Stored records:
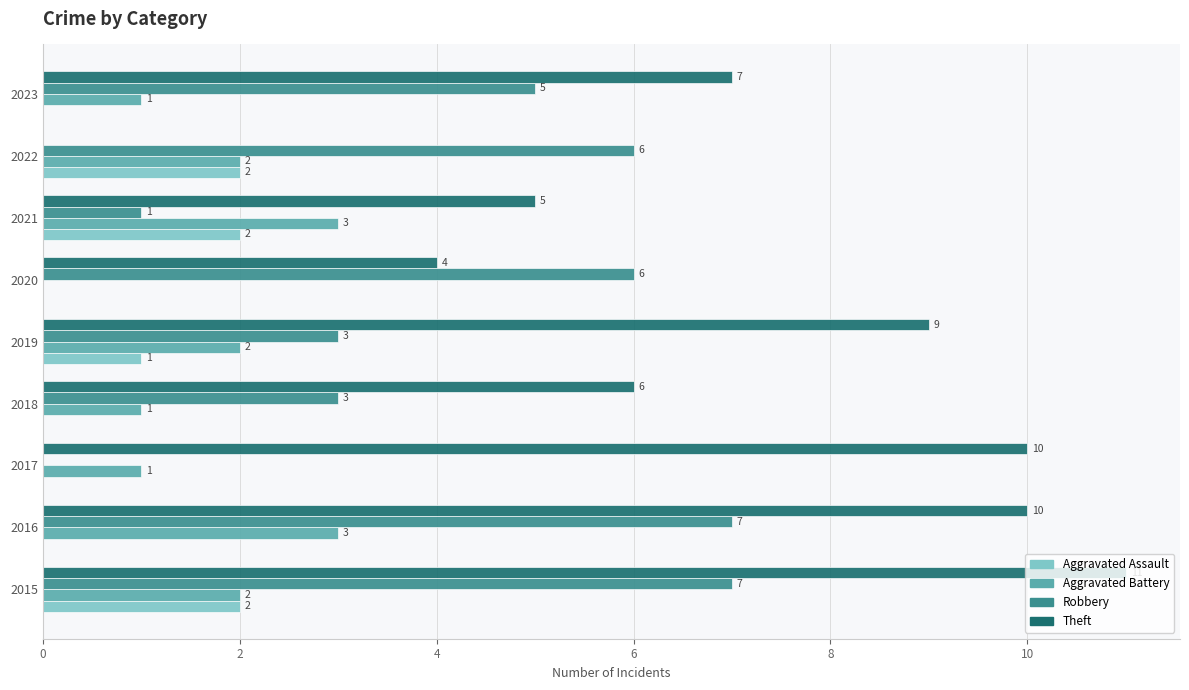

Is it true that Theft equals 11 at 2015?

True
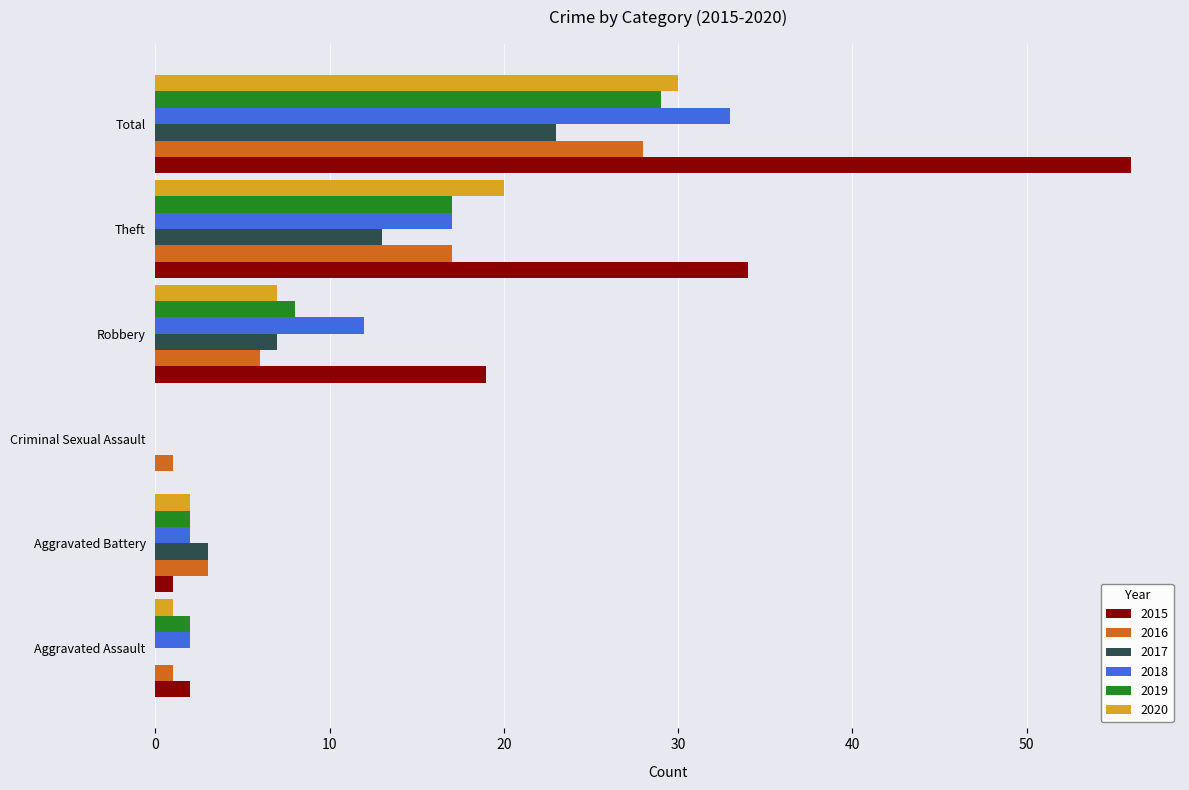

Is the value of 2017 at Robbery greater than the value of 2020 at Total?

No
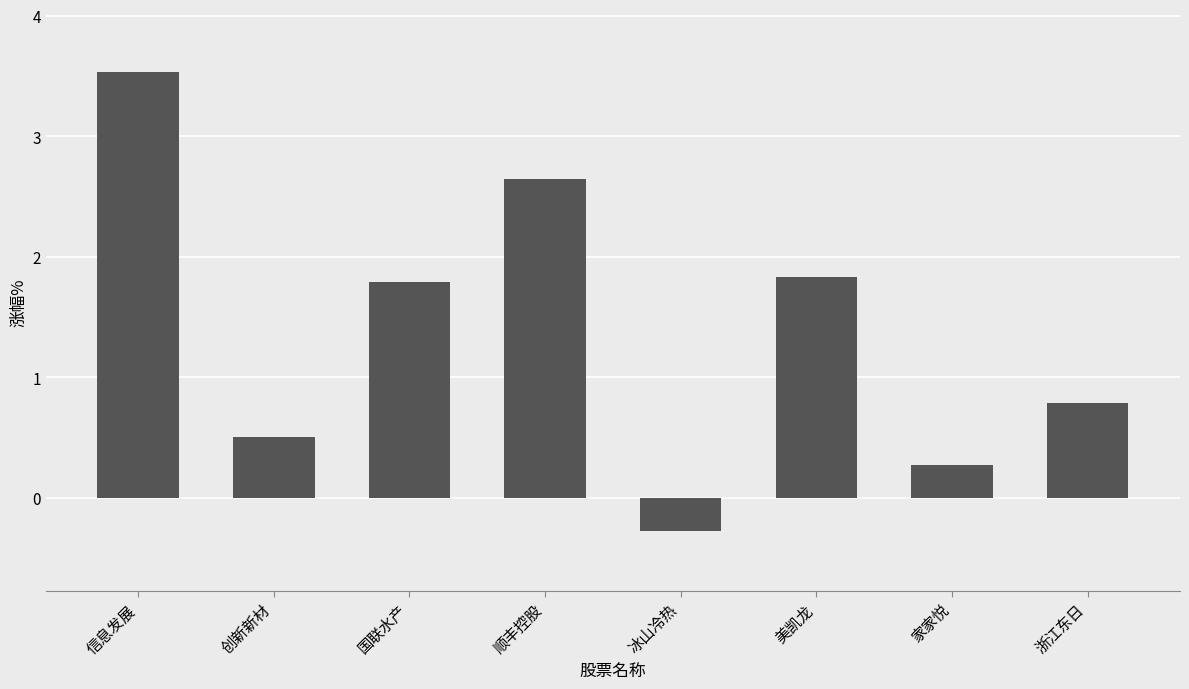

What is the sum of the values at 信息发展 and 创新新材?

4.0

EXERCISE OBJECTIVE: Rewrite the material above as a numbered list, from the line that contains "Is the value" through the end of the material. Omit the blank lines and the pictures.

OUTPUT:
1. Is the value of 2017 at Robbery greater than the value of 2020 at Total?
2. No
3. What is the sum of the values at 信息发展 and 创新新材?
4. 4.0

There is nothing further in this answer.